グラウンドで自転車を乗り回しながら花火で遊ぶ…
花火の後、‘ヒロ君’と‘ユウ君’はタバコを吸うのがいつものお決まりだった。

あたしはただただ、その姿を眺めて色んな話をした。

 

帰りに「臭いを消すため」と言って、コーラでうがいしてたっけ。
もちろん、その事はあたし達だけの秘密で、大人達も、クラスの女子も‘ヒロ君’と‘ユウ君’のそんな姿なんて想像もしなかっただろう。
‘ヒロ君’の両親もまた、毎日パチンコ漬けで、家にいればいつも喧嘩をしていると言っていたから。

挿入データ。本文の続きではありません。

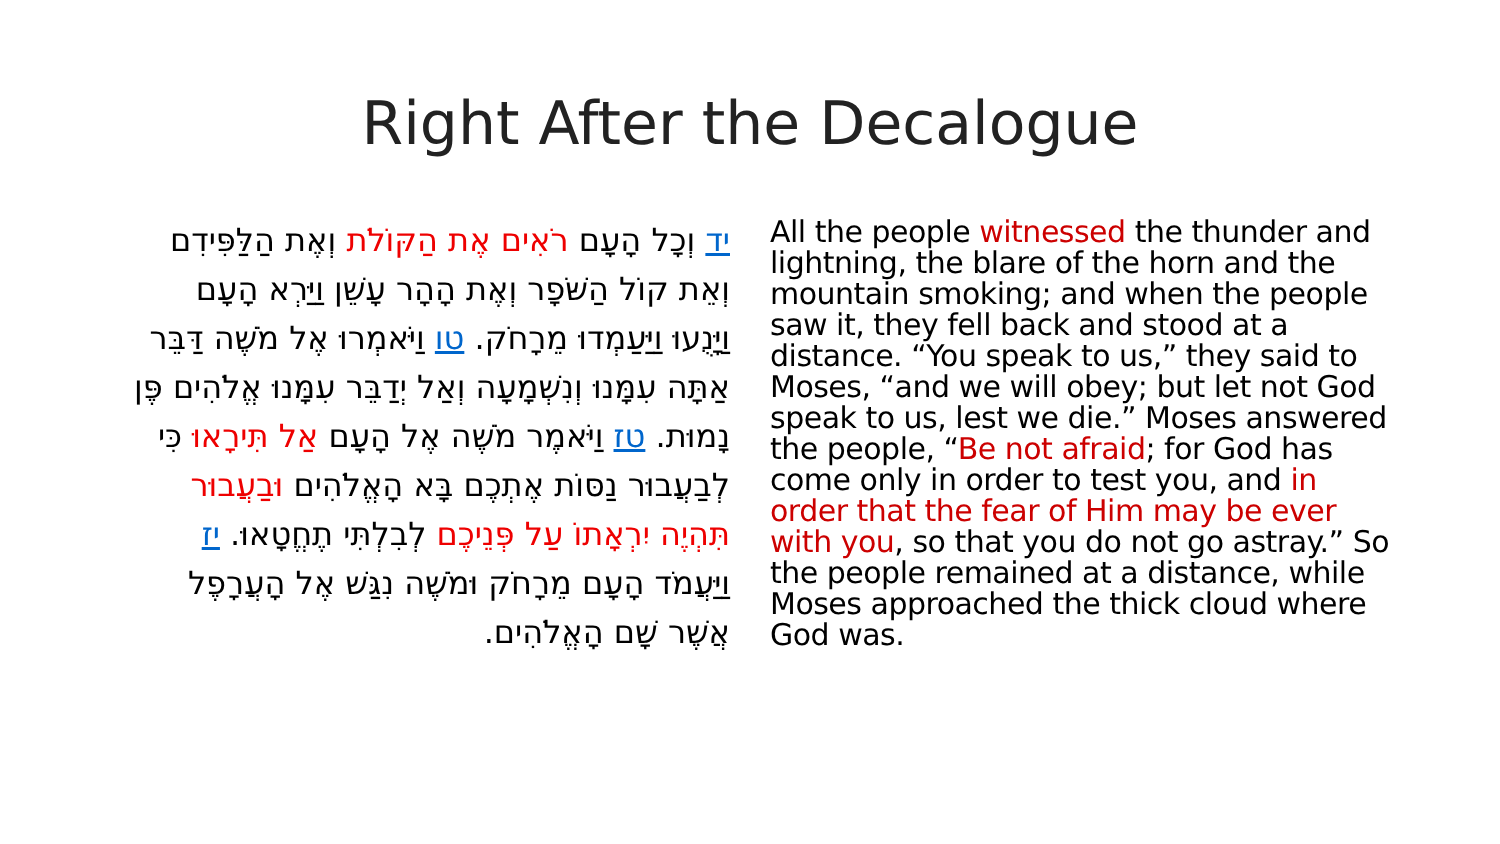Right After the Decalogue
יד וְכָל הָעָם רֹאִים אֶת הַקּוֹלֹת וְאֶת הַלַּפִּידִם וְאֵת קוֹל הַשֹּׁפָר וְאֶת הָהָר עָשֵׁן וַיַּרְא הָעָם וַיָּנֻעוּ וַיַּעַמְדוּ מֵרָחֹק. טו וַיֹּאמְרוּ אֶל מֹשֶׁה דַּבֵּר אַתָּה עִמָּנוּ וְנִשְׁמָעָה וְאַל יְדַבֵּר עִמָּנוּ אֱלֹהִים פֶּן נָמוּת. טז וַיֹּאמֶר מֹשֶׁה אֶל הָעָם אַל תִּירָאוּ כִּי לְבַעֲבוּר נַסּוֹת אֶתְכֶם בָּא הָאֱלֹהִים וּבַעֲבוּר תִּהְיֶה יִרְאָתוֹ עַל פְּנֵיכֶם לְבִלְתִּי תֶחֱטָאוּ. יז וַיַּעֲמֹד הָעָם מֵרָחֹק וּמֹשֶׁה נִגַּשׁ אֶל הָעֲרָפֶל אֲשֶׁר שָׁם הָאֱלֹהִים.
All the people witnessed the thunder and lightning, the blare of the horn and the mountain smoking; and when the people saw it, they fell back and stood at a distance. “You speak to us,” they said to Moses, “and we will obey; but let not God speak to us, lest we die.” Moses answered the people, “Be not afraid; for God has come only in order to test you, and in order that the fear of Him may be ever with you, so that you do not go astray.” So the people remained at a distance, while Moses approached the thick cloud where God was.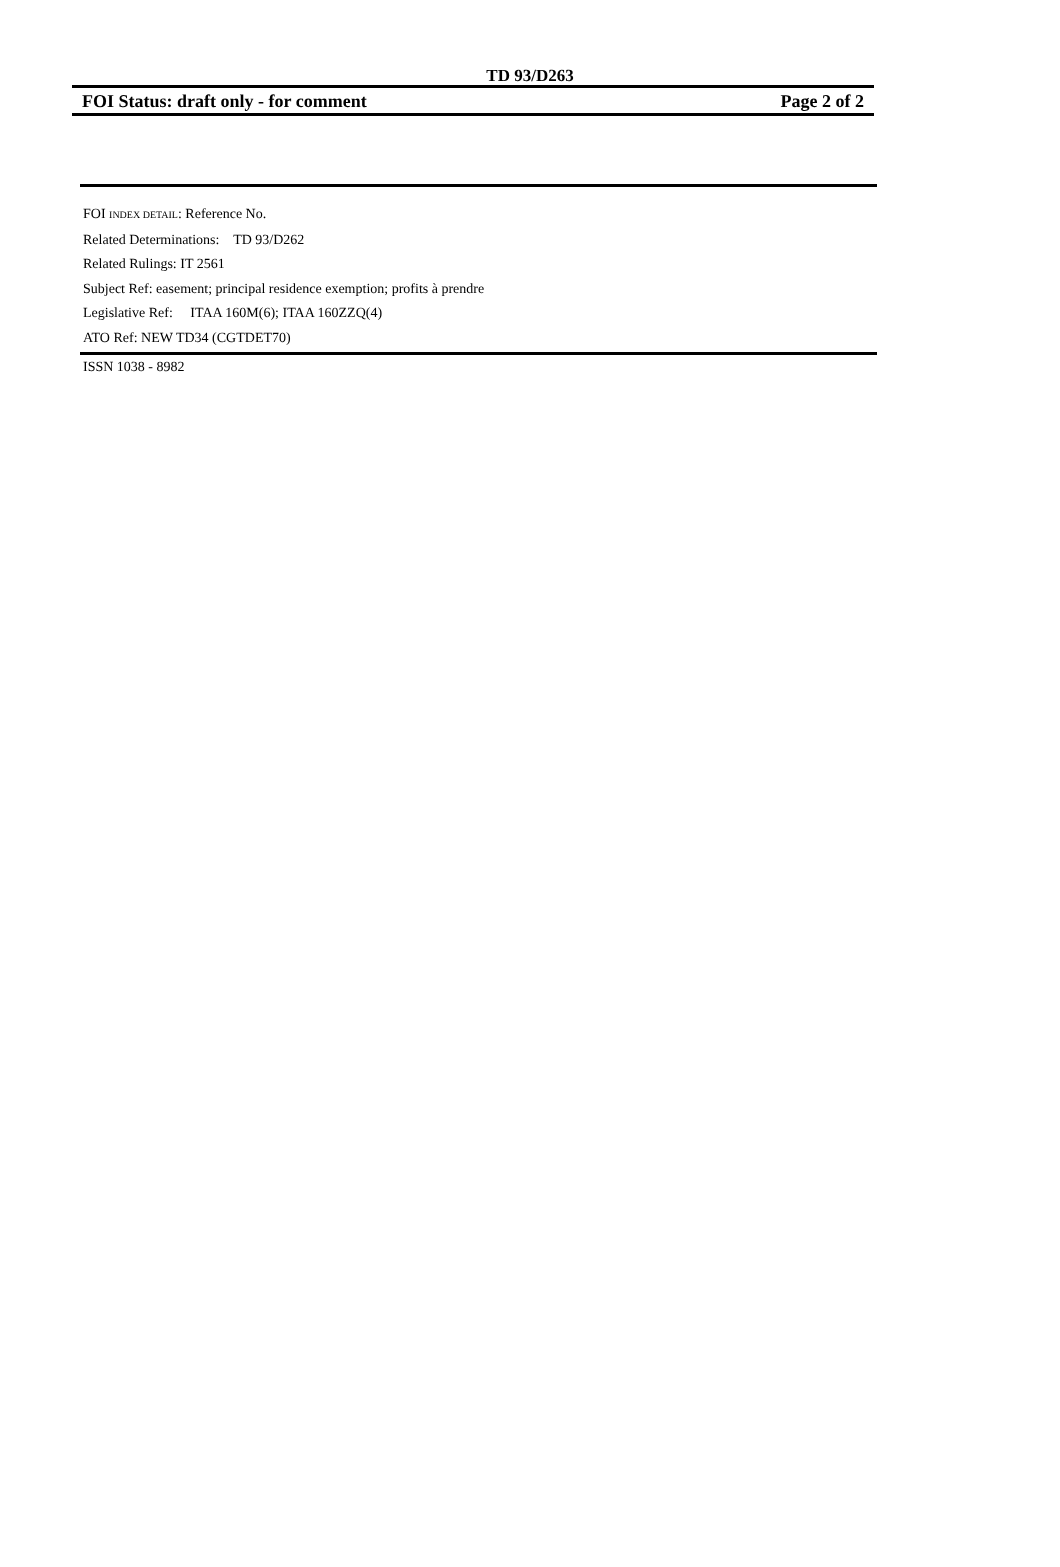TD 93/D263
FOI Status: draft only - for comment Page 2 of 2
FOI INDEX DETAIL: Reference No.
Related Determinations: TD 93/D262
Related Rulings: IT 2561
Subject Ref: easement; principal residence exemption; profits à prendre
Legislative Ref: ITAA 160M(6); ITAA 160ZZQ(4)
ATO Ref: NEW TD34 (CGTDET70)
ISSN 1038 - 8982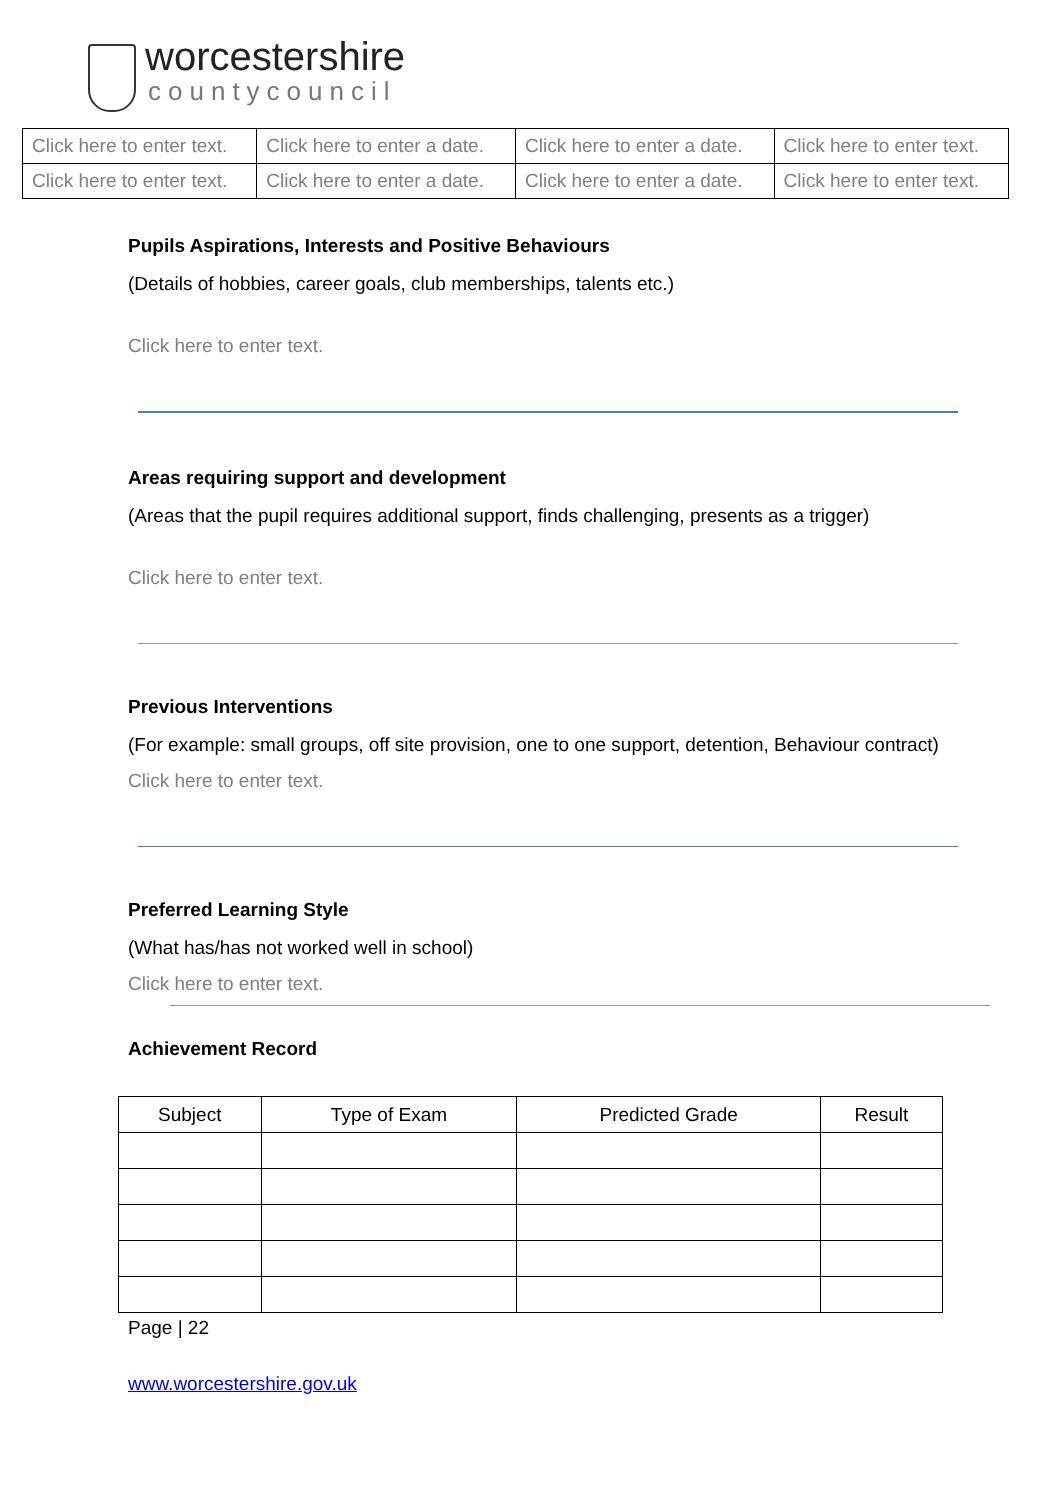worcestershire
countycouncil
| Click here to enter text. | Click here to enter a date. | Click here to enter a date. | Click here to enter text. |
| Click here to enter text. | Click here to enter a date. | Click here to enter a date. | Click here to enter text. |
Pupils Aspirations, Interests and Positive Behaviours
(Details of hobbies, career goals, club memberships, talents etc.)
Click here to enter text.
Areas requiring support and development
(Areas that the pupil requires additional support, finds challenging, presents as a trigger)
Click here to enter text.
Previous Interventions
(For example: small groups, off site provision, one to one support, detention, Behaviour contract)
Click here to enter text.
Preferred Learning Style
(What has/has not worked well in school)
Click here to enter text.
Achievement Record
| Subject | Type of Exam | Predicted Grade | Result |
| --- | --- | --- | --- |
Page | 22
www.worcestershire.gov.uk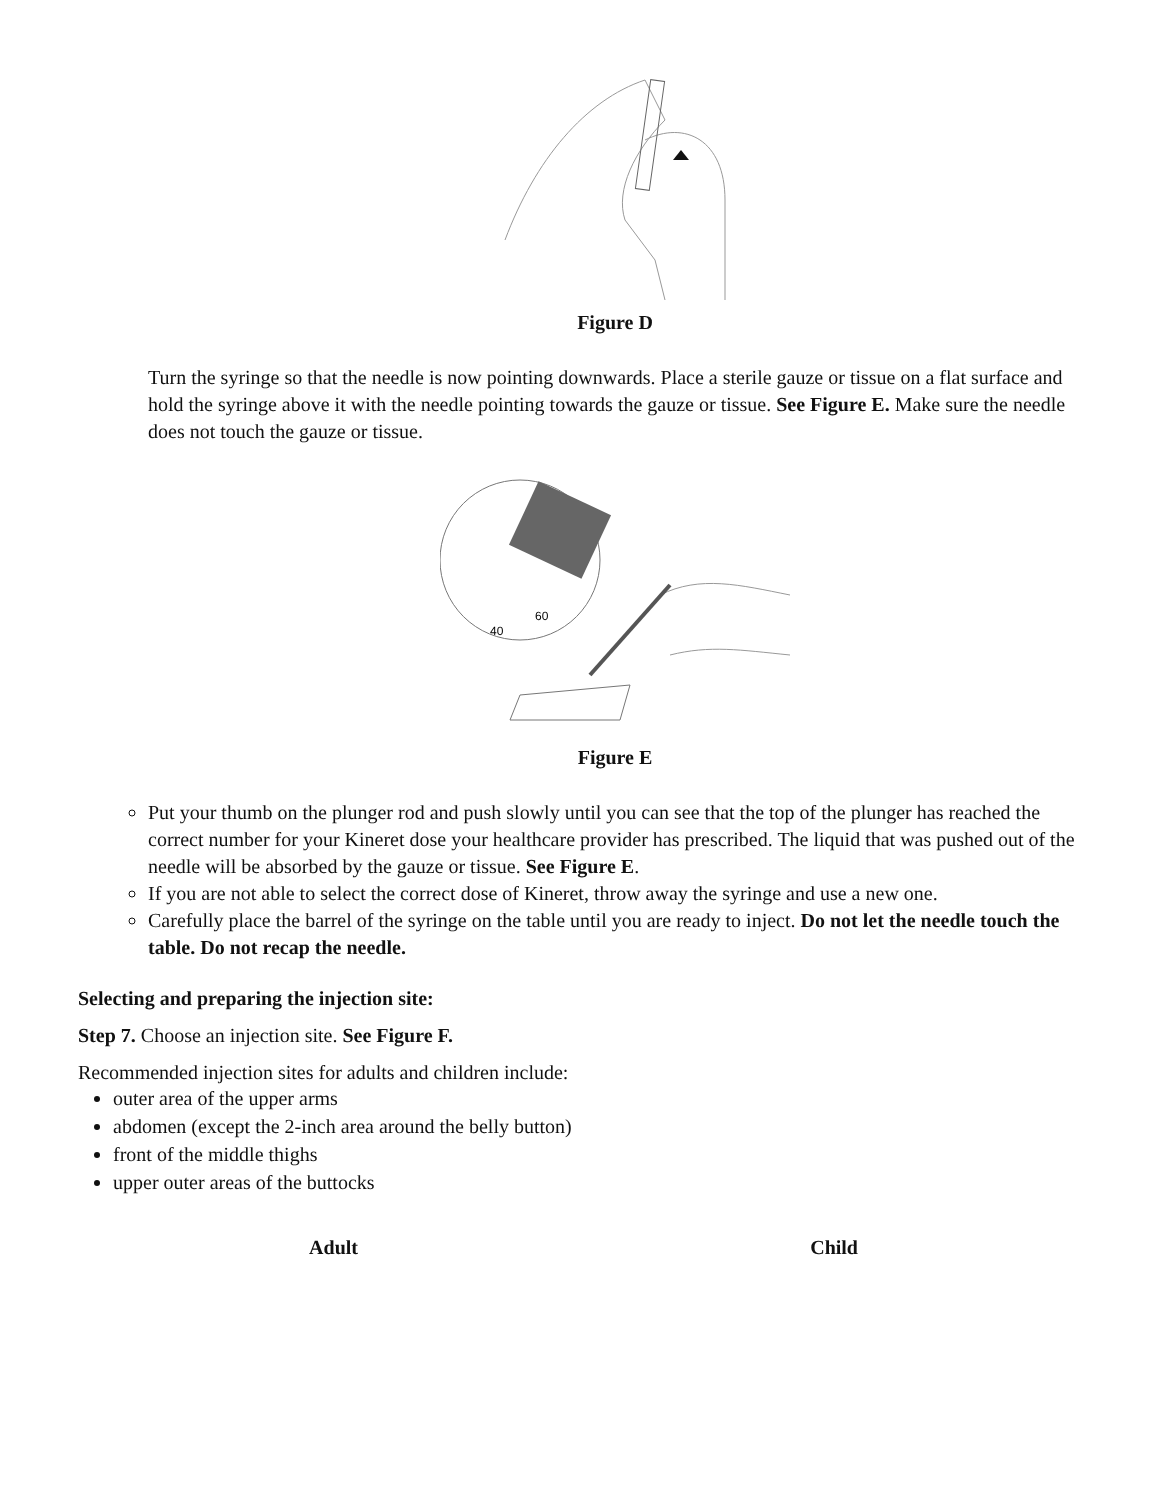Figure D
Turn the syringe so that the needle is now pointing downwards. Place a sterile gauze or tissue on a flat surface and hold the syringe above it with the needle pointing towards the gauze or tissue. See Figure E. Make sure the needle does not touch the gauze or tissue.
60
40
Figure E
Put your thumb on the plunger rod and push slowly until you can see that the top of the plunger has reached the correct number for your Kineret dose your healthcare provider has prescribed. The liquid that was pushed out of the needle will be absorbed by the gauze or tissue. See Figure E.
If you are not able to select the correct dose of Kineret, throw away the syringe and use a new one.
Carefully place the barrel of the syringe on the table until you are ready to inject. Do not let the needle touch the table. Do not recap the needle.
Selecting and preparing the injection site:
Step 7. Choose an injection site. See Figure F.
Recommended injection sites for adults and children include:
outer area of the upper arms
abdomen (except the 2-inch area around the belly button)
front of the middle thighs
upper outer areas of the buttocks
Adult Child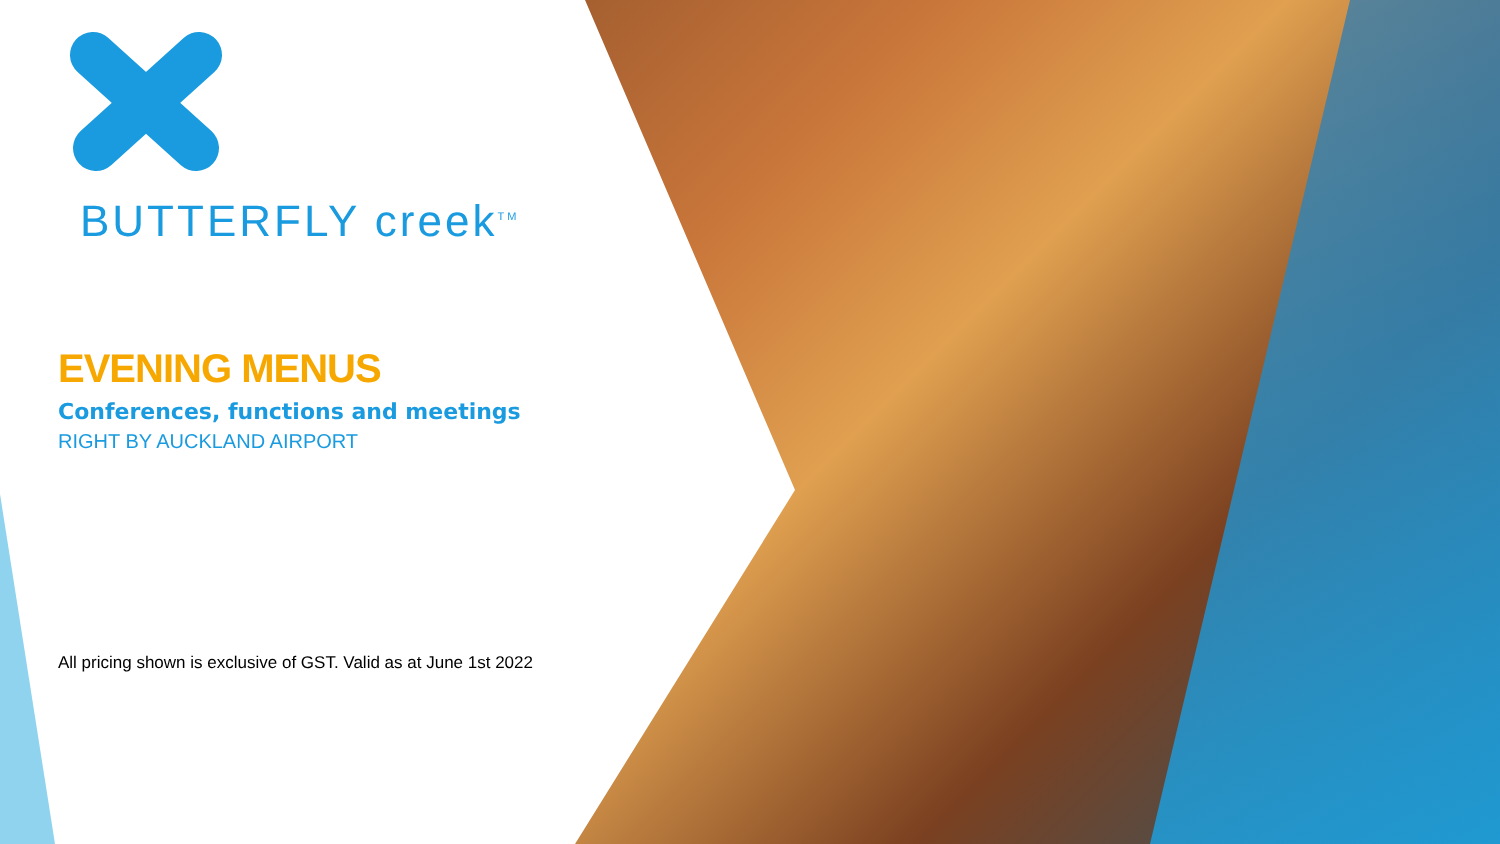BUTTERFLY creek<sup>TM</sup>
EVENING MENUS
Conferences, functions and meetings
RIGHT BY AUCKLAND AIRPORT
All pricing shown is exclusive of GST. Valid as at June 1st 2022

そんな‘ヒロ君’は家に行くといつも「チェッカーズ」という人の音楽を聴いていて。

 

「ボロボロでもまだ飛べるさ…」
というフレーズだけが今でも頭に焼き付いている・・・曲名は知らないままだけれど。
‘ヒロ君’は中学生になって登校拒否になった。

それだけではなく「喘息の発作も起こして入院を繰り返してるらしい」と噂話で聞いたけれど、思春期を迎えた私達の距離は次第に遠くなり・・
そのまま2度と会う事はなかった。

‘ユウ君’は元々スポーツマンだったし、中学になってバレーボール部で大活躍していたから、いつしかあたしと目も合わせなくなって、あの夏の日々はもしかすると夢だったのかもしれないと今では思う。